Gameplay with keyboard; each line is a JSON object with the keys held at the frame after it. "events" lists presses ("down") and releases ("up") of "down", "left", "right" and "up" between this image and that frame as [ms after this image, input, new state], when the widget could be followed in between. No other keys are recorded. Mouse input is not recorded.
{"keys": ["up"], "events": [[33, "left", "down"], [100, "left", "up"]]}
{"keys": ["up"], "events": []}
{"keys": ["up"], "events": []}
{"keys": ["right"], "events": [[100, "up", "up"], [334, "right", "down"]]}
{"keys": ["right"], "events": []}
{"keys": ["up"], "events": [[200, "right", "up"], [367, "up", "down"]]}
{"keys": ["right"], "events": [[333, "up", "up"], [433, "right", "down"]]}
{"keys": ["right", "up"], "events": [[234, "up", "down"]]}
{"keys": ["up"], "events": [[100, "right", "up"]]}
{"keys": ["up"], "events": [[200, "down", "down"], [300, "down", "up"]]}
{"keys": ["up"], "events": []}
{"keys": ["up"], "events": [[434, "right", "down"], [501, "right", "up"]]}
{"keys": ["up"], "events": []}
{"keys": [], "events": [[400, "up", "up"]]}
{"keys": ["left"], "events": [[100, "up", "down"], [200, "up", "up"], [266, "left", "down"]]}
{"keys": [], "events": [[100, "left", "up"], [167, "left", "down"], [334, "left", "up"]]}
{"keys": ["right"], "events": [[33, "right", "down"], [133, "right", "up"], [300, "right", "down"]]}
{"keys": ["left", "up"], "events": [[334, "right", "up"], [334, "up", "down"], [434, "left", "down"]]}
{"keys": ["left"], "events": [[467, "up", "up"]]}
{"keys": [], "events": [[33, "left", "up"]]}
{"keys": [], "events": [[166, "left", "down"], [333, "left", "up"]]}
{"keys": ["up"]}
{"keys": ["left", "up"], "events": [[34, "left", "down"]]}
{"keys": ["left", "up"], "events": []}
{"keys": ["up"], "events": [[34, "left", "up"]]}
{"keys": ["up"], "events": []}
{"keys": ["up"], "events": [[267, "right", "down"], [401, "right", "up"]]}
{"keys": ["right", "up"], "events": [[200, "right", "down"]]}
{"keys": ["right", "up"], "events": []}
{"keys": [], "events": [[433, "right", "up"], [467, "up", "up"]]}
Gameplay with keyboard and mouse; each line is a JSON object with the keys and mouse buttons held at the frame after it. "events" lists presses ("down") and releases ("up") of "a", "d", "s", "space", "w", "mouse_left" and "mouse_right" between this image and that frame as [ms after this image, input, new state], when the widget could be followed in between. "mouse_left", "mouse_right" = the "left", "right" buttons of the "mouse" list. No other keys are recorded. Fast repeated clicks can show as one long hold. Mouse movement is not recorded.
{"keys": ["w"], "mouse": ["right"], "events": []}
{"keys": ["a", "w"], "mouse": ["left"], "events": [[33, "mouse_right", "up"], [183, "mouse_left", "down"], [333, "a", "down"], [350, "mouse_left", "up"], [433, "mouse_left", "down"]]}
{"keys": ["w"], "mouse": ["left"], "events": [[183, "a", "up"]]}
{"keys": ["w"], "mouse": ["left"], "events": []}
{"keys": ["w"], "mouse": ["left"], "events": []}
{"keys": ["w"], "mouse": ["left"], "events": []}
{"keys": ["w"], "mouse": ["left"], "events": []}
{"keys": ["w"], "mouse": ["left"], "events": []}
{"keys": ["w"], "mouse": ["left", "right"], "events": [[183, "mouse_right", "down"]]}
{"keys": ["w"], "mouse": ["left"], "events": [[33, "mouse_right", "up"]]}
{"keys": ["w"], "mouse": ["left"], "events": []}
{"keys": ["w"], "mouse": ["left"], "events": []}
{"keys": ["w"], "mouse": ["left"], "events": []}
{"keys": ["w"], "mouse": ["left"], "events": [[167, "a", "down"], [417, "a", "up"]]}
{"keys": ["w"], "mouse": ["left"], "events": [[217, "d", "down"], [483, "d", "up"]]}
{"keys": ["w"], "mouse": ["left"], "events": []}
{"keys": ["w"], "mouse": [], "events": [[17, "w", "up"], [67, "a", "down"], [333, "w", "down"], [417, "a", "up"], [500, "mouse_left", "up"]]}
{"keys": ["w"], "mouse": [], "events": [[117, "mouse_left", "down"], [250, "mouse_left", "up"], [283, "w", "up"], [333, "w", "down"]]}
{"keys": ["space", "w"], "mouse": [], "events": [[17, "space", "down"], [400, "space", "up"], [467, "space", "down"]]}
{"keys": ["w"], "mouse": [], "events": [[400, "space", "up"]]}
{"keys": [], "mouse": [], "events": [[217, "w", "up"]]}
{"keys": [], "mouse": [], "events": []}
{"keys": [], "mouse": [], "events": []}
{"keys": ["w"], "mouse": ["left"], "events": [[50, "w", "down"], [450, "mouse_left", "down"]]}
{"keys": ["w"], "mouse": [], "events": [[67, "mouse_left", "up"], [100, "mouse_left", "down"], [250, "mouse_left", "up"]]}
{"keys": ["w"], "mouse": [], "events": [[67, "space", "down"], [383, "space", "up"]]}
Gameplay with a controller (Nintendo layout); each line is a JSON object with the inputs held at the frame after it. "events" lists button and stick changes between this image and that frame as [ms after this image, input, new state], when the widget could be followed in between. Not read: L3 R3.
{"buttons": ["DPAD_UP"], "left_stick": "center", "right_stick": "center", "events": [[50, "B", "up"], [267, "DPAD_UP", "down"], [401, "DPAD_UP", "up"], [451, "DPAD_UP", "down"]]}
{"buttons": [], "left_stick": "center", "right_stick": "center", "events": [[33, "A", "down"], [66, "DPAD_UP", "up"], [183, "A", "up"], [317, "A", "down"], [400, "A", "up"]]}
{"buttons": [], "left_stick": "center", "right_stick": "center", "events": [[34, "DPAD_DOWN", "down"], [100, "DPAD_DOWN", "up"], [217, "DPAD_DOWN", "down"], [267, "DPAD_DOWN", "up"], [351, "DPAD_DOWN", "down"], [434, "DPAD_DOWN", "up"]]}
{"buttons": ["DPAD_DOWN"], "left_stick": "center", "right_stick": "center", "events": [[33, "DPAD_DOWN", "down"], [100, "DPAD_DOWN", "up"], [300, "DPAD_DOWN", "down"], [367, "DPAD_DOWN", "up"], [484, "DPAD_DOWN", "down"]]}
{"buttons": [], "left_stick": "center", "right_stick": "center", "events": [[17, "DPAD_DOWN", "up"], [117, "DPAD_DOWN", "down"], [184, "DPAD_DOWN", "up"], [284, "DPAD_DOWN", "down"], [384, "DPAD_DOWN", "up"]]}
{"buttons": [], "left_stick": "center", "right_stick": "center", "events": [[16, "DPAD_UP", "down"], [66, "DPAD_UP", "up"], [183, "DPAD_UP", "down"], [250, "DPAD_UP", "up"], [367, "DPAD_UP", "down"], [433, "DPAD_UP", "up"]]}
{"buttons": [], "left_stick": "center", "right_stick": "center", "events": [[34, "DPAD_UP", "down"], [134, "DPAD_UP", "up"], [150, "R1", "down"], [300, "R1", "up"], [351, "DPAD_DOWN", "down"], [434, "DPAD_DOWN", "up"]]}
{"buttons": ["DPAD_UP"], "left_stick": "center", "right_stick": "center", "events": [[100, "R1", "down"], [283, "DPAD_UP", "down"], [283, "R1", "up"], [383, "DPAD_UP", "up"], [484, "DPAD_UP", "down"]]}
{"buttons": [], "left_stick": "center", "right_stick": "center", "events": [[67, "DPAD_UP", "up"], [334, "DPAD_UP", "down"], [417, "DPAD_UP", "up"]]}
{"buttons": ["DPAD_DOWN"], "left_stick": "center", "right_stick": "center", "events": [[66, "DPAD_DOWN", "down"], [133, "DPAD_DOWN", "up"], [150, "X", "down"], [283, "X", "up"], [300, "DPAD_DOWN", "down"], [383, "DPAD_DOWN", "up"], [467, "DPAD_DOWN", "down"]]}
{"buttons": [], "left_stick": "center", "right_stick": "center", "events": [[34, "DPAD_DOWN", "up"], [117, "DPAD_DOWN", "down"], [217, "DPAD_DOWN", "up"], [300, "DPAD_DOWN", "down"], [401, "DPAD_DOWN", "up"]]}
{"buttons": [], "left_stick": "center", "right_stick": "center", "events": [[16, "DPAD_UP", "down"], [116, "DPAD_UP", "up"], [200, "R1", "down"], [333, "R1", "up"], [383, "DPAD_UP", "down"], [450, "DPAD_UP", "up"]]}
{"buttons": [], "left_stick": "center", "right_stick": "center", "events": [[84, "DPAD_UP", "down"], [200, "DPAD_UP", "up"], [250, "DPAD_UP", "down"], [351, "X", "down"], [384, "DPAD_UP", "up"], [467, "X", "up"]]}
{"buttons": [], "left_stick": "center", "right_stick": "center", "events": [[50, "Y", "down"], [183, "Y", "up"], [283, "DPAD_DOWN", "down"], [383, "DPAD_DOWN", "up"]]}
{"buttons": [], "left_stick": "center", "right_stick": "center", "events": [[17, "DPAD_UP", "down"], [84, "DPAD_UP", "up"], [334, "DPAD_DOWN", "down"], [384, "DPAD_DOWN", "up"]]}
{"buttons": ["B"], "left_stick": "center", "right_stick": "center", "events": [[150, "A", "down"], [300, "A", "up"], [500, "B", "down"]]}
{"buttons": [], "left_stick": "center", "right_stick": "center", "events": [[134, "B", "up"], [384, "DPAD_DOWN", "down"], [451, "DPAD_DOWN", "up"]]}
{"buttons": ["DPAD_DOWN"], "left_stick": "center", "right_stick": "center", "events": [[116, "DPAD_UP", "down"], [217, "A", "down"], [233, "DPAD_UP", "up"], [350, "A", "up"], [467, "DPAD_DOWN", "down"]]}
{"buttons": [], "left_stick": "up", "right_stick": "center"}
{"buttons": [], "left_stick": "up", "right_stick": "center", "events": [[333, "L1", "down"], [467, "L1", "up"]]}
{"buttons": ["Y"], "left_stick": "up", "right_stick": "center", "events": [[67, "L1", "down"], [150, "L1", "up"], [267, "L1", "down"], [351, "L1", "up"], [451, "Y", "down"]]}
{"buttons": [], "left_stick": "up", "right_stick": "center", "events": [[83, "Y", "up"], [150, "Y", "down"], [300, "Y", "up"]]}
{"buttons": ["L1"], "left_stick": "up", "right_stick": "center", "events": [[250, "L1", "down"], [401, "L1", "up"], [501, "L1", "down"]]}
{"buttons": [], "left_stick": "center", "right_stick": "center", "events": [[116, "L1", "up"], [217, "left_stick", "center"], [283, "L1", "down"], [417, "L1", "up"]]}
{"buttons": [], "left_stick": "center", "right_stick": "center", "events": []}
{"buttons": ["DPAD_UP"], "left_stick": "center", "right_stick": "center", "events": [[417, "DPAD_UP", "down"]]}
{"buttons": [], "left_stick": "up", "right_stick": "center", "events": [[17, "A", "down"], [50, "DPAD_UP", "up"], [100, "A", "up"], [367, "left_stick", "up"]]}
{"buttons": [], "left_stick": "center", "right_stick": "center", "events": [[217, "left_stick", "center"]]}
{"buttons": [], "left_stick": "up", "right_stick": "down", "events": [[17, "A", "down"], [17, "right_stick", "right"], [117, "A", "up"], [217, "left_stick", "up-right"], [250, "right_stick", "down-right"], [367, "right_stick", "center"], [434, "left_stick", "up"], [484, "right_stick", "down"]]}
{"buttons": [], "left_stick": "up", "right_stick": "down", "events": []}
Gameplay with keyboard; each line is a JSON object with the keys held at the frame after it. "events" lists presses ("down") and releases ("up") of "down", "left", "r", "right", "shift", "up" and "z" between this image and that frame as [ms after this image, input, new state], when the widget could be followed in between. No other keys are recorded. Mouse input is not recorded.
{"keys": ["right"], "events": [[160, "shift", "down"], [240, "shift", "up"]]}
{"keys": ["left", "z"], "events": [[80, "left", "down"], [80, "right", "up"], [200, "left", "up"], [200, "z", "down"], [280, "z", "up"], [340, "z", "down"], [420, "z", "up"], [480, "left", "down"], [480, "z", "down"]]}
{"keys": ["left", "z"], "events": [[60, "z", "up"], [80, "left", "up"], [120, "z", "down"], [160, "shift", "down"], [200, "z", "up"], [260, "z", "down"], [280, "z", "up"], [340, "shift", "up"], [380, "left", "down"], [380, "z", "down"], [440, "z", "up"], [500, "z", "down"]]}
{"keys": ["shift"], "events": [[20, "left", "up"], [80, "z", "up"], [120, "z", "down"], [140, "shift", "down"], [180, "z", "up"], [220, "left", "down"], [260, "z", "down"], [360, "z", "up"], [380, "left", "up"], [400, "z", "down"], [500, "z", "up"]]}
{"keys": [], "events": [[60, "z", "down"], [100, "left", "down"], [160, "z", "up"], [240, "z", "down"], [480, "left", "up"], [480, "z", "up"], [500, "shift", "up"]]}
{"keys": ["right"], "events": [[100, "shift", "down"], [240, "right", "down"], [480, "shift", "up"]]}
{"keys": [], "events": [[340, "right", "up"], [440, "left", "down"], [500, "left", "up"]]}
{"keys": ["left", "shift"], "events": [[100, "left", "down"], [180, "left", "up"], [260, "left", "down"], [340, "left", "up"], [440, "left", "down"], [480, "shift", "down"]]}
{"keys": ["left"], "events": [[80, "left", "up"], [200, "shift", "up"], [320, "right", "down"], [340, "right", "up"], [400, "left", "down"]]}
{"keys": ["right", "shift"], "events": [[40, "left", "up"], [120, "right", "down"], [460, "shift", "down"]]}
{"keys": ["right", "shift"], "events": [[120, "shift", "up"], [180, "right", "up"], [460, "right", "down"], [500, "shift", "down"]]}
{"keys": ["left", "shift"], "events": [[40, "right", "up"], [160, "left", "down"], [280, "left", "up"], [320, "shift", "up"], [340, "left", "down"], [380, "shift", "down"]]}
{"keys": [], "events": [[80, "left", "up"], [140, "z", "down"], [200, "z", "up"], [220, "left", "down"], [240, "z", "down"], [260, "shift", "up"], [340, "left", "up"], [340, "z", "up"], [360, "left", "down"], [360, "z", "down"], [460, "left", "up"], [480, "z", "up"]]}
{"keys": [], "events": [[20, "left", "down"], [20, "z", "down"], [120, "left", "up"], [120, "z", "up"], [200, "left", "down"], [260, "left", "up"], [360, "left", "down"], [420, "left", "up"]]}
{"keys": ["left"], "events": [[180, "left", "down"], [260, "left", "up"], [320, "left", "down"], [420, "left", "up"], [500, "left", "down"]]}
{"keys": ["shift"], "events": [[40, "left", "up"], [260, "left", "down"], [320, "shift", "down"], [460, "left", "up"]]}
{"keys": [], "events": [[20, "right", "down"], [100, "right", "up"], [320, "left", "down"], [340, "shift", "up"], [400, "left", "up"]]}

================

Isolate the lines above that contain the word "space" and copy them.

EXPECTED OUTPUT:
Gameplay with keyboard and mouse; each line is a JSON object with the keys and mouse buttons held at the frame after it. "events" lists presses ("down") and releases ("up") of "a", "d", "s", "space", "w", "mouse_left" and "mouse_right" between this image and that frame as [ms after this image, input, new state], when the widget could be followed in between. "mouse_left", "mouse_right" = the "left", "right" buttons of the "mouse" list. No other keys are recorded. Fast repeated clicks can show as one long hold. Mouse movement is not recorded.
{"keys": ["space", "w"], "mouse": [], "events": [[17, "space", "down"], [400, "space", "up"], [467, "space", "down"]]}
{"keys": ["w"], "mouse": [], "events": [[400, "space", "up"]]}
{"keys": ["w"], "mouse": [], "events": [[67, "space", "down"], [383, "space", "up"]]}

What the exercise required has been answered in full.